TASK TO CARRY OUT. Locate each line in the items below that contains the word "ground", and copy those lines out in full.

[Segmentation dataset excerpts]
+++
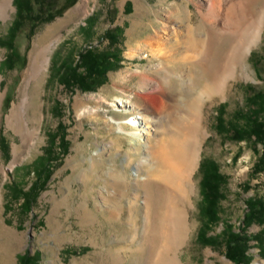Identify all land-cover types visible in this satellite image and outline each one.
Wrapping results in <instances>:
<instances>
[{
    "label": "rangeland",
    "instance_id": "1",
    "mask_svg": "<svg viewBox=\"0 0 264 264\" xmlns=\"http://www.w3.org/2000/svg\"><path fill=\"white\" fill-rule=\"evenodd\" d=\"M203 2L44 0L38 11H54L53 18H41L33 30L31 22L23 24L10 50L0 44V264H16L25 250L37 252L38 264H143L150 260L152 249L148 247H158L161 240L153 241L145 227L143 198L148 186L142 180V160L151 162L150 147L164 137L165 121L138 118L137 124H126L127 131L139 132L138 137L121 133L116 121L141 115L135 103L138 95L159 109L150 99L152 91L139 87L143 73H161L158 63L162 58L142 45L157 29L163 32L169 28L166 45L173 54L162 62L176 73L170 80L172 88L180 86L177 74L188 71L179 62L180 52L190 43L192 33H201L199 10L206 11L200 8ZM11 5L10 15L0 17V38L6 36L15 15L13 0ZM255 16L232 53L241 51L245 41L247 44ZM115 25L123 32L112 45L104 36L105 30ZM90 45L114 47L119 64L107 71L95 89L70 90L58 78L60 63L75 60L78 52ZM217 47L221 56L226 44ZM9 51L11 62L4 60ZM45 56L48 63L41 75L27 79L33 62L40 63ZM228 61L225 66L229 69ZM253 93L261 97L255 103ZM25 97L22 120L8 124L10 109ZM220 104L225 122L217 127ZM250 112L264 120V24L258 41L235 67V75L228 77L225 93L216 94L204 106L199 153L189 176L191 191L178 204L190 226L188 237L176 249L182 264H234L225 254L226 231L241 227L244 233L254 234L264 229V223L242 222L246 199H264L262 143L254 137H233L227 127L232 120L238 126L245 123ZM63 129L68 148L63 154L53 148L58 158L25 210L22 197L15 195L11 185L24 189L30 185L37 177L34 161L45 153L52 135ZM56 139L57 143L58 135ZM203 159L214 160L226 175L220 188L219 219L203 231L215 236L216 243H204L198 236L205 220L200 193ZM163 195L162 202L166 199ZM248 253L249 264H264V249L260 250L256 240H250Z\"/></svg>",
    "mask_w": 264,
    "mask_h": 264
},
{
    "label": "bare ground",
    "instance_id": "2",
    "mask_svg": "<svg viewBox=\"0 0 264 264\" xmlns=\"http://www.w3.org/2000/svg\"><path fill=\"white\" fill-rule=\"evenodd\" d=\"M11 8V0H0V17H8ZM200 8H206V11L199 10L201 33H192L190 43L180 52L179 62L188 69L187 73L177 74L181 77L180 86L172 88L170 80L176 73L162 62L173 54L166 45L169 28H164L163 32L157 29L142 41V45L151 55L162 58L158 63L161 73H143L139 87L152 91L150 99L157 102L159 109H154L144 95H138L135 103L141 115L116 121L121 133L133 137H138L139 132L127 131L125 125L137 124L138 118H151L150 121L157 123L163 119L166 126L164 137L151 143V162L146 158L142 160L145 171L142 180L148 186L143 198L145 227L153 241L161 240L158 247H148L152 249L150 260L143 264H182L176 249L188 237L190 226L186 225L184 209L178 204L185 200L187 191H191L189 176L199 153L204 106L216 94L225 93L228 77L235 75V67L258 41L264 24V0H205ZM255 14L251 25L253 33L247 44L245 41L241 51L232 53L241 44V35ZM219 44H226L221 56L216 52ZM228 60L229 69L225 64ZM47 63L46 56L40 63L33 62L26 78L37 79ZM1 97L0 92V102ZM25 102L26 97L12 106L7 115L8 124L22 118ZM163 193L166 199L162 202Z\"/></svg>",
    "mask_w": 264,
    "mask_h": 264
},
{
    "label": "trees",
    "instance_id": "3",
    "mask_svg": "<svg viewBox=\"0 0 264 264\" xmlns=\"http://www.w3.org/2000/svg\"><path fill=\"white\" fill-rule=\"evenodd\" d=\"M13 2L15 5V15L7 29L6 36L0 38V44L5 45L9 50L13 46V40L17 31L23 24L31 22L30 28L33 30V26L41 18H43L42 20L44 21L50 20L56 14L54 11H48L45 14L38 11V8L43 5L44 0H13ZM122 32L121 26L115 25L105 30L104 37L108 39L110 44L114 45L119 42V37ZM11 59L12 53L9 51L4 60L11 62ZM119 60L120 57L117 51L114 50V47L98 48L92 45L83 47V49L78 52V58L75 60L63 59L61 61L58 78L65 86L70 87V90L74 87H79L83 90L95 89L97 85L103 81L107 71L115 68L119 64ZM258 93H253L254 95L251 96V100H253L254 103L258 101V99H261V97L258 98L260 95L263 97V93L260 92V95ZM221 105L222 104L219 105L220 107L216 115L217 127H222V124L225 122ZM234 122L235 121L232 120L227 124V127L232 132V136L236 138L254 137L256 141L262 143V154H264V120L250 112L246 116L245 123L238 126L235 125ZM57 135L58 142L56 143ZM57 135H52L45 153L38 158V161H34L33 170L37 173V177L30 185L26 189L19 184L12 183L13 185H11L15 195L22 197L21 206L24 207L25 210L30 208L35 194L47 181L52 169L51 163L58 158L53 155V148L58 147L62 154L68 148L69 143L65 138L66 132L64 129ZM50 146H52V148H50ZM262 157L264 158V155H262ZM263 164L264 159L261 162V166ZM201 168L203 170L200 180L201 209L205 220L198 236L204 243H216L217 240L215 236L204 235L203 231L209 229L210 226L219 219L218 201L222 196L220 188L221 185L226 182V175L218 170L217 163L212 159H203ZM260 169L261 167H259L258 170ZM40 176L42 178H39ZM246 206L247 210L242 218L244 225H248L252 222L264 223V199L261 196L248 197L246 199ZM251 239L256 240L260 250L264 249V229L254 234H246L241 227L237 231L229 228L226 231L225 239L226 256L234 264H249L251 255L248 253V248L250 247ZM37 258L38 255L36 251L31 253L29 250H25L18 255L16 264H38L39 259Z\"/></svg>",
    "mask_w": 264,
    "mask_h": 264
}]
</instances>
+++
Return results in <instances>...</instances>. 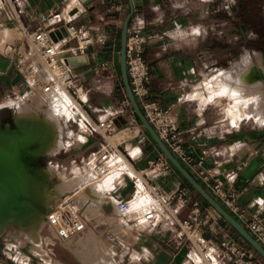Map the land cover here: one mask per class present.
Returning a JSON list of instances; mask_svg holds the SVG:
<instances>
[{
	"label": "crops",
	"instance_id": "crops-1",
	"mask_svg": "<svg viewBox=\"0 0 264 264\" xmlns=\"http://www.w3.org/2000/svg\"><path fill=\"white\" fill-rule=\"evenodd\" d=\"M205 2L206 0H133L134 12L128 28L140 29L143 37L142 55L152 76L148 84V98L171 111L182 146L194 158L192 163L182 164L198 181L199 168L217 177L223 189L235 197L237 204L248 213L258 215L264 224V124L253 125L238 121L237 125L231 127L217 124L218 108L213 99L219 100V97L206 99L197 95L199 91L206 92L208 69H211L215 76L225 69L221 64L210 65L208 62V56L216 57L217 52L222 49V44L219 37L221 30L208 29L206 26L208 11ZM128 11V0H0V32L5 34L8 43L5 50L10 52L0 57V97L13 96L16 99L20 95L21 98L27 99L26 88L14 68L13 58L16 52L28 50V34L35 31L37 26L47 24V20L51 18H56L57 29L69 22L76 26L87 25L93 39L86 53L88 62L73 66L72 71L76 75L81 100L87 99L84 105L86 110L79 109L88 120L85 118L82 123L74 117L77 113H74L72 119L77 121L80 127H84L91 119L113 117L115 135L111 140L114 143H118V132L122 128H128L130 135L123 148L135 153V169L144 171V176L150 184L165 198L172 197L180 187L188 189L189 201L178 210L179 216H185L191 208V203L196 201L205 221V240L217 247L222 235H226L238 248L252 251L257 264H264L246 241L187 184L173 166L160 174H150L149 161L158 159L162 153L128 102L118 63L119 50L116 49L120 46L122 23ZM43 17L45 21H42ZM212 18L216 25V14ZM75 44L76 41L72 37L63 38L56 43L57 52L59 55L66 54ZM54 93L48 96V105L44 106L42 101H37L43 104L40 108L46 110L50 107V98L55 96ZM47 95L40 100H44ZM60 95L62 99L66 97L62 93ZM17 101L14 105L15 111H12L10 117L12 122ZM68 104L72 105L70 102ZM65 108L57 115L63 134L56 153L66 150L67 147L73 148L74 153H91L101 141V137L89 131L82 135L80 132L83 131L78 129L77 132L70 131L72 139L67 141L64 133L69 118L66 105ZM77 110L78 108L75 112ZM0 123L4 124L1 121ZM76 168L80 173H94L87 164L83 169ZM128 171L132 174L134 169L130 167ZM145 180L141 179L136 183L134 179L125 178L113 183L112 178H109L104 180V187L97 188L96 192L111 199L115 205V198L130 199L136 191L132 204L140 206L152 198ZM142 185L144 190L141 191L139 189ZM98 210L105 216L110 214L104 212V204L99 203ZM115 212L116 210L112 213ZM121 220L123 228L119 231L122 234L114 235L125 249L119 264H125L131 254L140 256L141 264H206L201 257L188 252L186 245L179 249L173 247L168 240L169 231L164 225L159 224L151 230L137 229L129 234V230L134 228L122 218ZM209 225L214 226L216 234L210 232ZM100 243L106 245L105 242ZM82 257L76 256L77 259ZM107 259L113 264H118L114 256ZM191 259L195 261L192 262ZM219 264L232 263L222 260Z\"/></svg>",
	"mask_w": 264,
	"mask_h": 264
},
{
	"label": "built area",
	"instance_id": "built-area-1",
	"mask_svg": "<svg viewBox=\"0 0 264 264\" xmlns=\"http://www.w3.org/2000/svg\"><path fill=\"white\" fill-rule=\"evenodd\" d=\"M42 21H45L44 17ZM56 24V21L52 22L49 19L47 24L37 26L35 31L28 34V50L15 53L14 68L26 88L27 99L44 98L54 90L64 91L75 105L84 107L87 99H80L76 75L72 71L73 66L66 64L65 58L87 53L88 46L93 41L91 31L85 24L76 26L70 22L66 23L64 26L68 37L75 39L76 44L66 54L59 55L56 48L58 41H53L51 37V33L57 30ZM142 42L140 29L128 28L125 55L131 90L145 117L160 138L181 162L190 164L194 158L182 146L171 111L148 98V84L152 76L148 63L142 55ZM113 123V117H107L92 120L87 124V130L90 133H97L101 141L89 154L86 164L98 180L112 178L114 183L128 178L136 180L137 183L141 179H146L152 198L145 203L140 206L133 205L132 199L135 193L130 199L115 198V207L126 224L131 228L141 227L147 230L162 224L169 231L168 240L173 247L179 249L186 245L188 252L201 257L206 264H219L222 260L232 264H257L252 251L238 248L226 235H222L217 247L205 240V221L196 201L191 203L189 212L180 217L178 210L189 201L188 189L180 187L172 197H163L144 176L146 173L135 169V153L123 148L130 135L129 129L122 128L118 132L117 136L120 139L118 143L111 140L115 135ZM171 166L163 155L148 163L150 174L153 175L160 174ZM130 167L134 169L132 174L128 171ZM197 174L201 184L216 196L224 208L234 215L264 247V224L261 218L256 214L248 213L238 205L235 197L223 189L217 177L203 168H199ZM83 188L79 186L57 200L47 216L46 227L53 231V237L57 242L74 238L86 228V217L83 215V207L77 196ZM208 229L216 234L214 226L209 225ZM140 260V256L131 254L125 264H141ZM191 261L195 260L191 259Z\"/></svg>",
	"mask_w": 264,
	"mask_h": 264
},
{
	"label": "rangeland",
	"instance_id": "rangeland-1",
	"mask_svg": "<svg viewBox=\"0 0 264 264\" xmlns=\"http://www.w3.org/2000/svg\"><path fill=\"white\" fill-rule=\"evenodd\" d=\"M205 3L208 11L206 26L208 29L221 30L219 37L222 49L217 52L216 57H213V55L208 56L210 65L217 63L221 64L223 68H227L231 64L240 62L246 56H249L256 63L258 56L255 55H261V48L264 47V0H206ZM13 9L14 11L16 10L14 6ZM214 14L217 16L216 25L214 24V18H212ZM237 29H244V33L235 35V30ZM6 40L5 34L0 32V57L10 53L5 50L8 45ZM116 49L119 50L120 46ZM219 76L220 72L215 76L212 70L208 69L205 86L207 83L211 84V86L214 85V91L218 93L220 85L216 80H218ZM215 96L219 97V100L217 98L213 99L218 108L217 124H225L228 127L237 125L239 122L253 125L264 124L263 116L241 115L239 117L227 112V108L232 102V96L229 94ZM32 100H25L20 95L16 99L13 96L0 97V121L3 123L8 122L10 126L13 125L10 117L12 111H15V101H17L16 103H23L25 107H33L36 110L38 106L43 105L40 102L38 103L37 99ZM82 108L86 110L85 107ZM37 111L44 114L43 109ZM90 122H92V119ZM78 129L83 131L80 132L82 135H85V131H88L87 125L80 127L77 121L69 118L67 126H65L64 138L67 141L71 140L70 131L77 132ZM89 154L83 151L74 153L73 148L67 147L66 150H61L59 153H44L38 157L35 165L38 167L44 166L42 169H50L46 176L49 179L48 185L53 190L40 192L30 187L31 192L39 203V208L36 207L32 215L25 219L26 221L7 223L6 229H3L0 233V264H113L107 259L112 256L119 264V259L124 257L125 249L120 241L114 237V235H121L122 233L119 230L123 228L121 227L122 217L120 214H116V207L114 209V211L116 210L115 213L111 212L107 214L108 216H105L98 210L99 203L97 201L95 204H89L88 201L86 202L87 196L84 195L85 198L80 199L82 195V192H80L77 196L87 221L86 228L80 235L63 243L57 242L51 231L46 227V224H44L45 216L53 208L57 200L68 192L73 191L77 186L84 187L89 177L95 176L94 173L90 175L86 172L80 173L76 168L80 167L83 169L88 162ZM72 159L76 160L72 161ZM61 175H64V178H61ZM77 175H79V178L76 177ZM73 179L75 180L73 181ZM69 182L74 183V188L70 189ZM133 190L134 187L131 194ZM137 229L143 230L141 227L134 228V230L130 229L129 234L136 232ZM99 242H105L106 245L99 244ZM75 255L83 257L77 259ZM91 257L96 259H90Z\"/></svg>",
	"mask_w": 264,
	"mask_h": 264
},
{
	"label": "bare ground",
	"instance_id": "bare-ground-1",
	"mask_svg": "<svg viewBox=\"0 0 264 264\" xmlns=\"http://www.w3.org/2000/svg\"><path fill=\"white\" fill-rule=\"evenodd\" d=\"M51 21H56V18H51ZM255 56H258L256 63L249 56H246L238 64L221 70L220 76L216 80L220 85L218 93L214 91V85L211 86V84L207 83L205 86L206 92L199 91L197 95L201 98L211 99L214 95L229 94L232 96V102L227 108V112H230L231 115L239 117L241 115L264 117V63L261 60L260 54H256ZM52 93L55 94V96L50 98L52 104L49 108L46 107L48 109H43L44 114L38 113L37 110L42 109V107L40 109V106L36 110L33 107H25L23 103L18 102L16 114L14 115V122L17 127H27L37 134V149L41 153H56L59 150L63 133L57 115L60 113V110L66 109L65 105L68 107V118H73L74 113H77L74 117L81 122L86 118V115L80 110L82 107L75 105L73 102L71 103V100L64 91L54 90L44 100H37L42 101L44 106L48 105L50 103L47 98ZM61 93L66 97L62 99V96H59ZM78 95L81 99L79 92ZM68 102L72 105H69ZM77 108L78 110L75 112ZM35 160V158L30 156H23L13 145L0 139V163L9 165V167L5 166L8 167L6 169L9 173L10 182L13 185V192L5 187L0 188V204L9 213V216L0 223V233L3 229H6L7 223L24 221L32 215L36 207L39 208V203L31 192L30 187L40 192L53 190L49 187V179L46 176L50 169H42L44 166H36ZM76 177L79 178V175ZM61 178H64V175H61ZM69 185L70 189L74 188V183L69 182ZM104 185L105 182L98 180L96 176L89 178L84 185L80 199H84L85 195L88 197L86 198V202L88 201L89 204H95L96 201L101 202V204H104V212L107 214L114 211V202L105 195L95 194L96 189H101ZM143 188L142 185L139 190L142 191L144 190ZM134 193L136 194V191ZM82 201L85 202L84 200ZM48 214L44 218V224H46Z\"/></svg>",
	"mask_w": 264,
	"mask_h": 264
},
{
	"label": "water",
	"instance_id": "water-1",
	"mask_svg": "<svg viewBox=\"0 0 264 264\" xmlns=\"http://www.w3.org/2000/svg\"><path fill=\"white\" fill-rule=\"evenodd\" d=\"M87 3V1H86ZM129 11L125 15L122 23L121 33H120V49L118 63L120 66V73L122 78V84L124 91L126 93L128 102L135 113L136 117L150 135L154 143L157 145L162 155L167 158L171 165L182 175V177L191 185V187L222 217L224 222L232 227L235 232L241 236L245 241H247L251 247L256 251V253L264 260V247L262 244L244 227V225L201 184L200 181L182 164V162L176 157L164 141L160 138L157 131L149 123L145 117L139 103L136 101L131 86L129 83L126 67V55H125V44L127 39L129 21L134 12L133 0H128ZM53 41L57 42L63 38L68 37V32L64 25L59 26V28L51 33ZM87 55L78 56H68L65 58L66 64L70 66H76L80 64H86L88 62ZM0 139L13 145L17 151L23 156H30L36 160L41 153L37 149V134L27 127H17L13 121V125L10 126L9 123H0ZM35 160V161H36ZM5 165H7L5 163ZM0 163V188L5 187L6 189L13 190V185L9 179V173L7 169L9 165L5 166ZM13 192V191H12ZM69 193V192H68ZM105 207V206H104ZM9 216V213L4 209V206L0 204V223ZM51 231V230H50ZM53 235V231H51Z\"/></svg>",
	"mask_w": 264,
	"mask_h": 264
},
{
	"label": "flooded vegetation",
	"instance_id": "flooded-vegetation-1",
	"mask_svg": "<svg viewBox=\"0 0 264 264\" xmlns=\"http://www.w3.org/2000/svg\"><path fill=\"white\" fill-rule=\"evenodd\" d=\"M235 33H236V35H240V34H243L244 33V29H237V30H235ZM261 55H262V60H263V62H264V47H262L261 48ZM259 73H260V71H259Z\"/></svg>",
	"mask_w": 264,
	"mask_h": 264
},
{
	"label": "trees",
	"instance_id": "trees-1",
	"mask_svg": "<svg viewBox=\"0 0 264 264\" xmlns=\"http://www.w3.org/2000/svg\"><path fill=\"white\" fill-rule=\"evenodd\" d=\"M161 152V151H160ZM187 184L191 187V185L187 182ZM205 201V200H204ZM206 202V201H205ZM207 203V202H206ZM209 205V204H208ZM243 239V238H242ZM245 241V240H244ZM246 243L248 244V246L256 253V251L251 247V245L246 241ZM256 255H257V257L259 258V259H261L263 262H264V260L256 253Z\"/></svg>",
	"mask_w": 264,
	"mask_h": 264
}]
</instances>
+++
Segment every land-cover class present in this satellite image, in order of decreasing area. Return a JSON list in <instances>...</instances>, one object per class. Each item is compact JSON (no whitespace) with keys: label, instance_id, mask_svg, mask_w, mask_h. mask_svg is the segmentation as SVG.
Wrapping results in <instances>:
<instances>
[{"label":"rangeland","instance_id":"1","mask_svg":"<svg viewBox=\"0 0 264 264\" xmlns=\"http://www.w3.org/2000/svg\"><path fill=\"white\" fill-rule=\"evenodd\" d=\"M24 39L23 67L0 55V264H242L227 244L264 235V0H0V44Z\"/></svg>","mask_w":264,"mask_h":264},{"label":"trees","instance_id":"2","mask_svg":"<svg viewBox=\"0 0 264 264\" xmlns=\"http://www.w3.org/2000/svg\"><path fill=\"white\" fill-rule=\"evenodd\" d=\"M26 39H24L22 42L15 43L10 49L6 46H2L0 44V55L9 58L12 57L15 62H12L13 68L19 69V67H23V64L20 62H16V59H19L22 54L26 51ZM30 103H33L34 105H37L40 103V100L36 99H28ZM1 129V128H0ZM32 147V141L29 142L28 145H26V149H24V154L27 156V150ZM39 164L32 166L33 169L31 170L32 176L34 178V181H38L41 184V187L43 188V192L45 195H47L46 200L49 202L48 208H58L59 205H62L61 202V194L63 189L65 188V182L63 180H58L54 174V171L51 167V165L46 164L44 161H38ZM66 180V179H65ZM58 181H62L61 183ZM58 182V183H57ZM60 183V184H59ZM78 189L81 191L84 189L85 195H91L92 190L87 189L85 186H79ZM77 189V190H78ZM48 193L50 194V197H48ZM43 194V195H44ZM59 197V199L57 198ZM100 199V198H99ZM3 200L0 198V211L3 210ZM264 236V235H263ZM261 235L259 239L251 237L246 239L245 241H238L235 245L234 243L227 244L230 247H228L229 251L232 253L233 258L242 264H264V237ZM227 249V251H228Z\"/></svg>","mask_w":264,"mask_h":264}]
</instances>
+++
ANSWER TO THIS PROBLEM.
    "label": "bare ground",
	"label": "bare ground",
	"instance_id": "bare-ground-1",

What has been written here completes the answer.